Col Gadafy's forces appear bent on seizing Misrata and crucially its port, which some analysts say is vital if Col Gadafy is to survive because it supplies the capital Tripoli. Rebel spokesman Mustafa Abdulrahman said by telephone that Saturday's Misrata fighting centred on a road to the port, where a Red Cross vessel brought in badly needed medical supplies earlier in the day.
A government-organised trip to Misrata revealed deserted streets and many heavily shelled buildings in the city's south.
As fighting raged on for the coastal town, where conditions are said to be desperate, a buoyant Col Gadafy made his first television appearance for five days.
Wearing his trademark brown robes and dark glasses, he was shown smiling and pumping his fists in the air at a school where he was welcomed ecstatically. Women ululated, one wept with emotion and pupils chanted anti-western slogans.
Col Gadafy looked relaxed, confirming the impression among analysts that his administration has emerged from a period of paralysis and is hunkering down for a long campaign.

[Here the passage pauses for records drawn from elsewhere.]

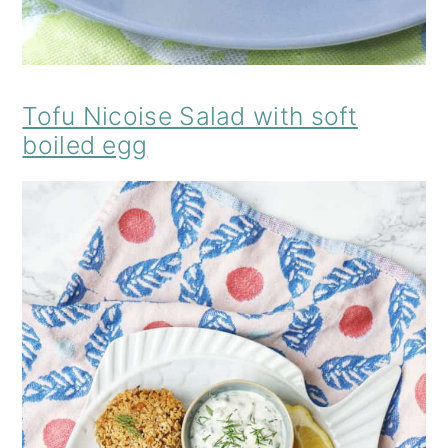
Tofu Nicoise Salad with soft
boiled egg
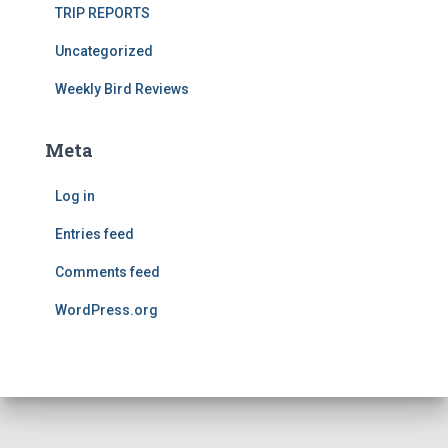
TRIP REPORTS
Uncategorized
Weekly Bird Reviews
Meta
Log in
Entries feed
Comments feed
WordPress.org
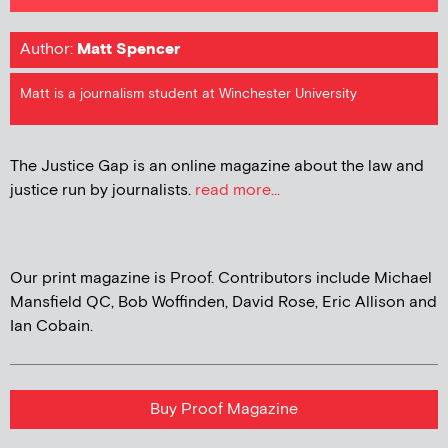
Author:
Matt Spencer
Matt is a journalism student at Winchester University
The Justice Gap is an online magazine about the law and
justice run by journalists.
read more...
Our print magazine is Proof. Contributors include Michael
Mansfield QC, Bob Woffinden, David Rose, Eric Allison and
Ian Cobain.
Buy Proof Magazine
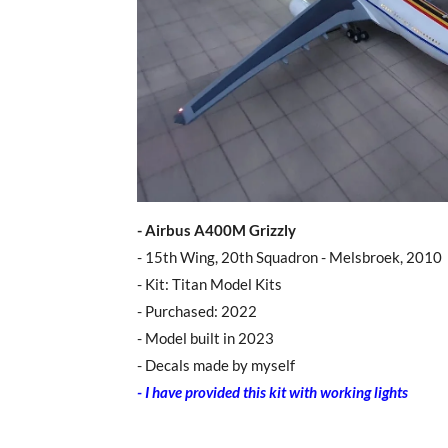
- Airbus A400M Grizzly
- 15th Wing, 20th Squadron - Melsbroek, 2010
- Kit: Titan Model Kits
- Purchased: 2022
- Model built in 2023
- Decals made by myself
-
I have provided this kit with working lights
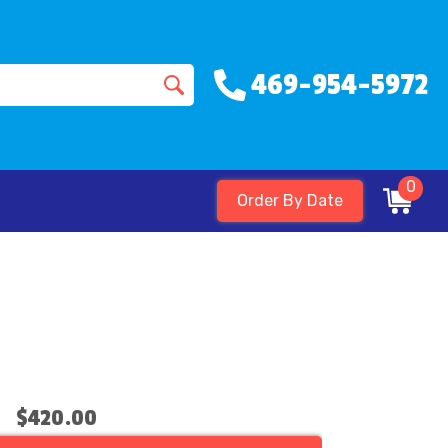
469-954-5972
0
Order By Date
$420.00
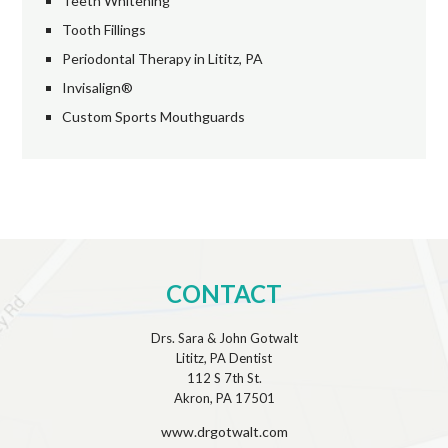
Teeth Whitening
Tooth Fillings
Periodontal Therapy in Lititz, PA
Invisalign®
Custom Sports Mouthguards
CONTACT
Drs. Sara & John Gotwalt
Lititz, PA Dentist
112 S 7th St.
Akron, PA 17501
www.drgotwalt.com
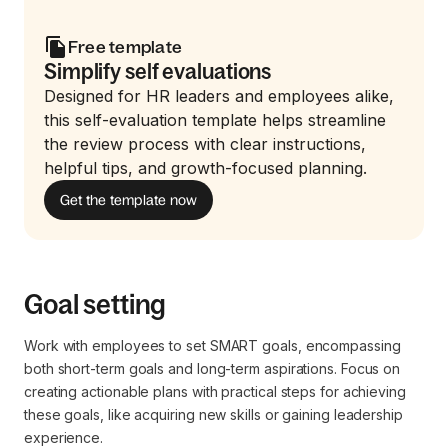
Free template
Simplify self evaluations
Designed for HR leaders and employees alike,
this self-evaluation template helps streamline
the review process with clear instructions,
helpful tips, and growth-focused planning.
Get the template now
Goal setting
Work with employees to set SMART goals, encompassing
both short-term goals and long-term aspirations. Focus on
creating actionable plans with practical steps for achieving
these goals, like acquiring new skills or gaining leadership
experience.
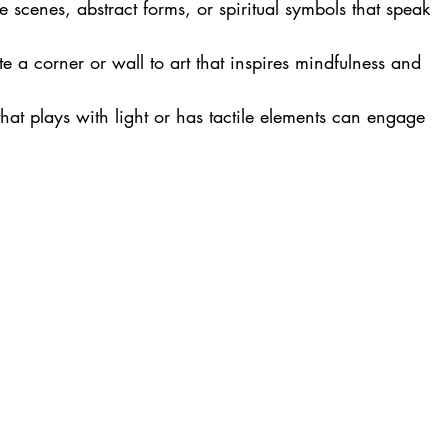
e scenes, abstract forms, or spiritual symbols that speak 
te a corner or wall to art that inspires mindfulness and 
 that plays with light or has tactile elements can engage 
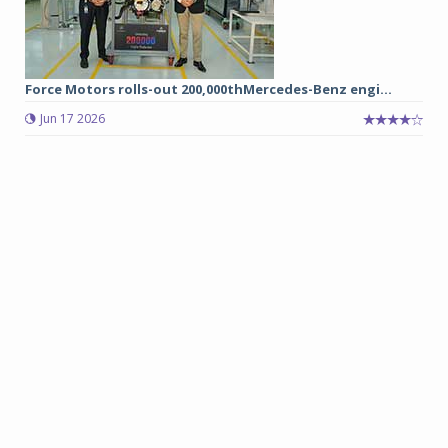
Force Motors rolls-out 200,000thMercedes-Benz engi...
Jun 17 2026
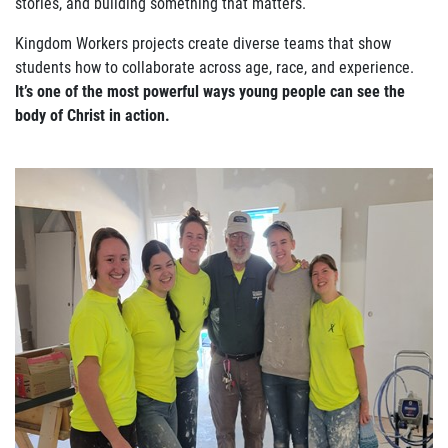
stories, and building something that matters.
Kingdom Workers projects create diverse teams that show
students how to collaborate across age, race, and experience.
It’s one of the most powerful ways young people can see the
body of Christ in action.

Nato's commander of Libyan operations said the alliance, which took over air strikes against Col Gadafy on March 31st, had destroyed "a significant percentage" of his armoured forces and ammunition stockpiles east of Tripoli.
Lieutenant General Bouchard also accused Col Gadafy's forces of using civilians as human shields, adding to similar charges made by other Western commanders.
Rebels say people are crammed five families to a house in the few safe districts in Misrata to escape weeks of sniper, mortar and rocket fire. There are severe shortages of food, water and medical supplies, and hospitals are overflowing.